Ukraine has reportedly agreed a deal with a Chinese company to lease 5 per cent of its land to feed China's burgeoning population.
It would be the biggest so-called "land-grab" agreement, where one country leases or sells land to another, in a trend that has been compared with the 19th century "scramble for Africa", but which is now spreading to eastern Europe.
Under the 50-year plan, China would eventually control 3 million hectares, an area equivalent to the size of Belgium or Massachusetts, which represents 9 per cent of Ukraine's arable land.
Initially. 100,000ha would be leased. The farmland in the eastern Dnipropetrovsk region would be cultivated principally for growing crops and raising pigs.

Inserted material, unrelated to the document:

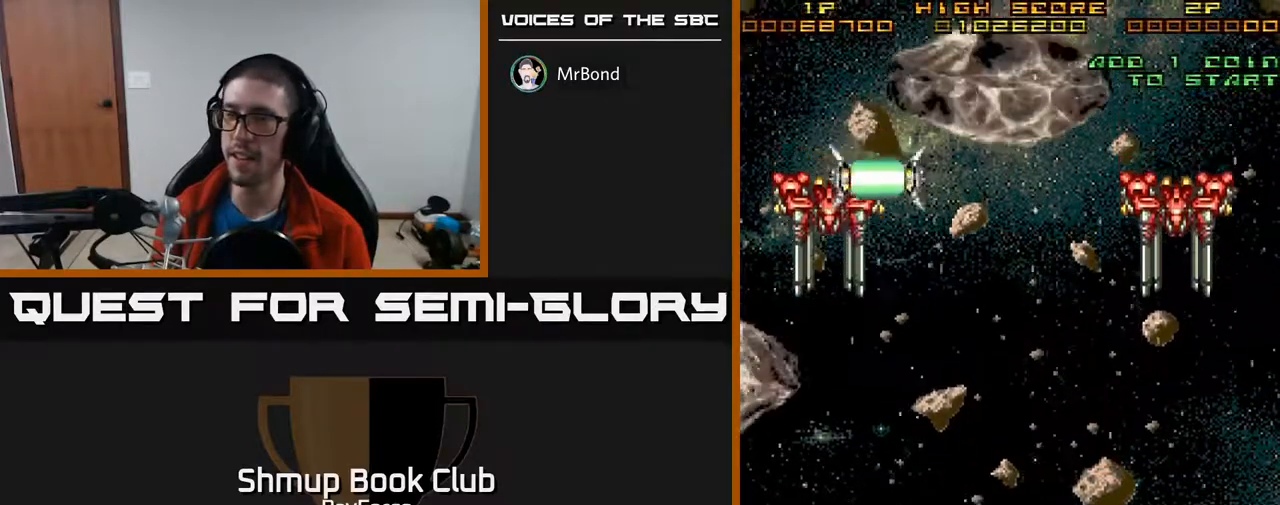
{"buttons": [], "right_stick": "center", "events": []}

The produce would be sold at preferential prices to Chinese state-owned conglomerates, said the Xinjiang Production and Construction Corp (XPCC), a quasi-military organisation.
XPCC said it signed the $3.3 billion deal in June with KSG Agro, Ukraine's leading agricultural company.
But KSG Agro denied reports that it had sold land to the Chinese, saying it had reached agreement for the Chinese only to modernise 3000ha and "may in the future gradually expand to cover more areas".
Any sort of "land-grab" deal can be sensitive politically. Madagascar was forced to scrap a plan to lease 1 million ha to South Korea in 2009 after protests against "neo-colonialism". The Philippines has also blocked a China deal.
"This reminds us of a colonial process even when there is no colonial link between the two countries involved," said Christina Plank, the co-author of a report by the Transnational Institute on "land-grabbing".
With its population of 1.36 billion predicted by the United Nations to rise to 1.4 billion by 2050, China is among the leading renters of overseas farmland in Africa, South America and Southeast Asia, although the XPCC deal would make Ukraine China's largest overseas farming centre. China consumes about 20 per cent of the world's food supplies, but is home to just 9 per cent of the world's farmland, thanks in part to rapid industrialisation.
"As urbanisation speeds up, consumption has led to greater food demand and domestic grain prices have stayed above global prices," Ding Li, a senior researcher in agriculture at Anbound Consulting in Beijing, told the South China Morning Post. "Therefore, China has been importing more and more grain."
The Dnipropetrovsk transaction comes with considerable side benefits for the region. The Chinese company said it would help build a motorway in the Crimea and a bridge across the Strait of Kerch to connect the Crimea with the Taman Peninsula in Russia.